──────── DATA SHOWN

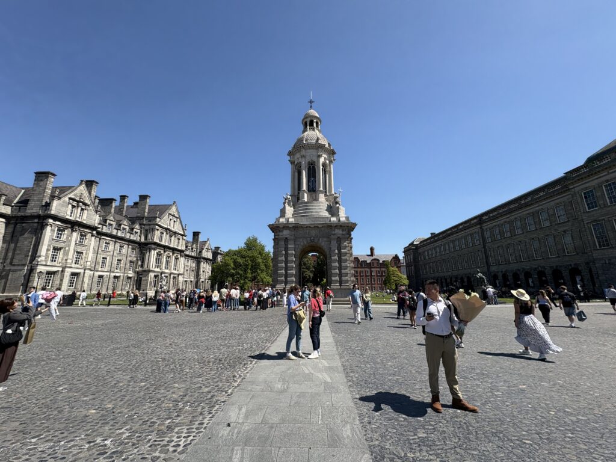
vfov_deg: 85.7
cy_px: 231
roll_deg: +1.6
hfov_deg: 102.1
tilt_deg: +12.7
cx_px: 308
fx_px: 249
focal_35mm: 14
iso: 40
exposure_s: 1/1789
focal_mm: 2.22
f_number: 2.2
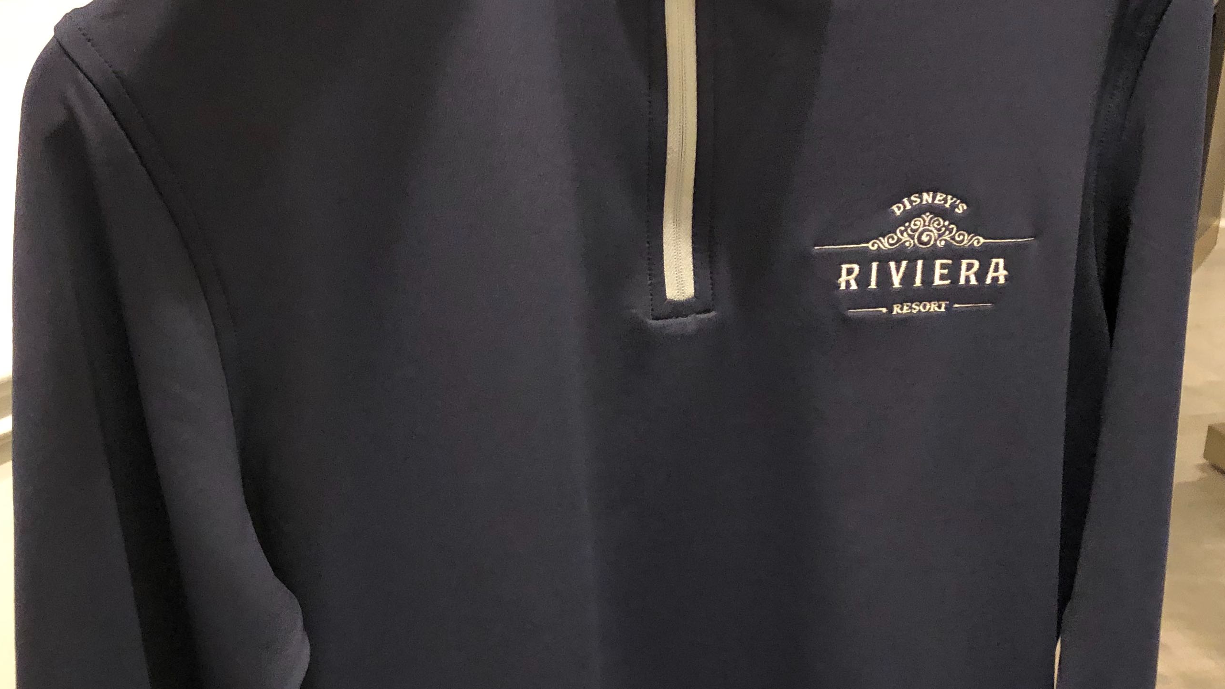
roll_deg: -1.0
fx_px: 1559
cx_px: 584
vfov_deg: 24.7
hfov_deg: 42.9
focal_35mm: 48
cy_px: 493
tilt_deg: -25.1
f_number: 1.8
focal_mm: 3.99
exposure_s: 1/6
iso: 100
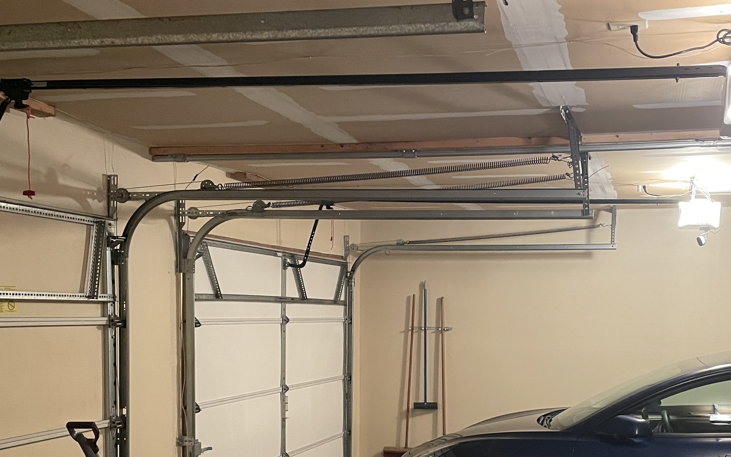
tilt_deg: -3.8
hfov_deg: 45.8
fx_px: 857
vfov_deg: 29.2
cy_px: 370
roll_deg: -0.5
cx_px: 458
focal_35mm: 43
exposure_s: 1/40
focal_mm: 4.2
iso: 500
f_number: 1.6
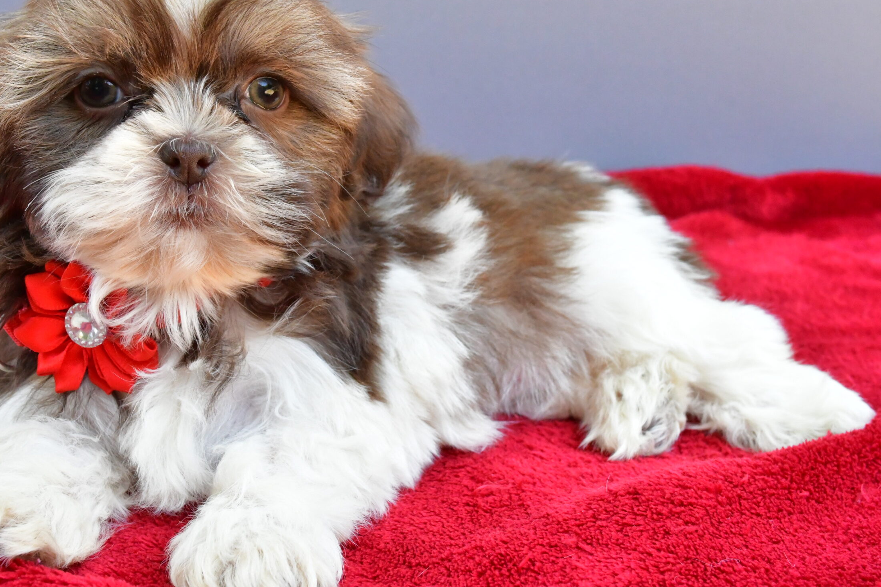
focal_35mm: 49
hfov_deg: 40.2
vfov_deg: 27.5
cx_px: 372
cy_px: 257
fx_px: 1199
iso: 5000
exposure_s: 1/320
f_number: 10
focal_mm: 28
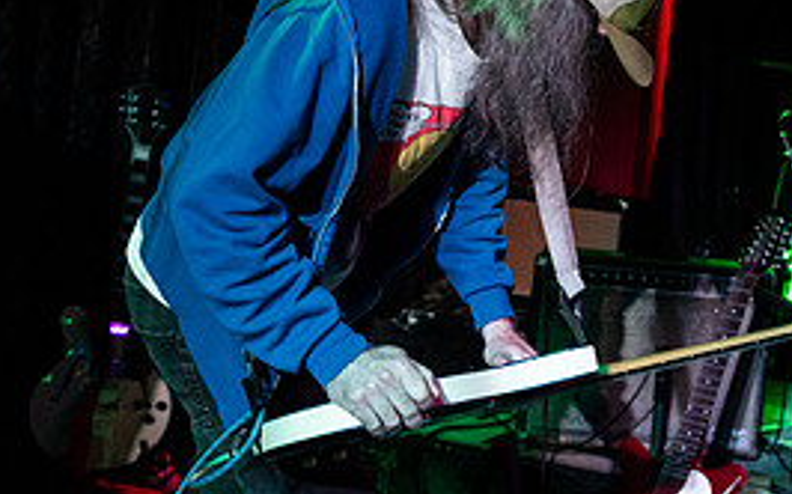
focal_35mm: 69
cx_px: 783
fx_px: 1489
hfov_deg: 28.1
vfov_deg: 18.6
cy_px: 78
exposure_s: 1/125
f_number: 3.2
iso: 2500
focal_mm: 29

────────────────

» **INSTRUCTIONS TO FOLLOW**
Retype exactly the lines above, starting at the line containing "focal_35mm: 48" and ending with the last line, both included; leave out the pictures.

» **TASK ANSWER**
focal_35mm: 48
cy_px: 493
tilt_deg: -25.1
f_number: 1.8
focal_mm: 3.99
exposure_s: 1/6
iso: 100
tilt_deg: -3.8
hfov_deg: 45.8
fx_px: 857
vfov_deg: 29.2
cy_px: 370
roll_deg: -0.5
cx_px: 458
focal_35mm: 43
exposure_s: 1/40
focal_mm: 4.2
iso: 500
f_number: 1.6
focal_35mm: 49
hfov_deg: 40.2
vfov_deg: 27.5
cx_px: 372
cy_px: 257
fx_px: 1199
iso: 5000
exposure_s: 1/320
f_number: 10
focal_mm: 28
focal_35mm: 69
cx_px: 783
fx_px: 1489
hfov_deg: 28.1
vfov_deg: 18.6
cy_px: 78
exposure_s: 1/125
f_number: 3.2
iso: 2500
focal_mm: 29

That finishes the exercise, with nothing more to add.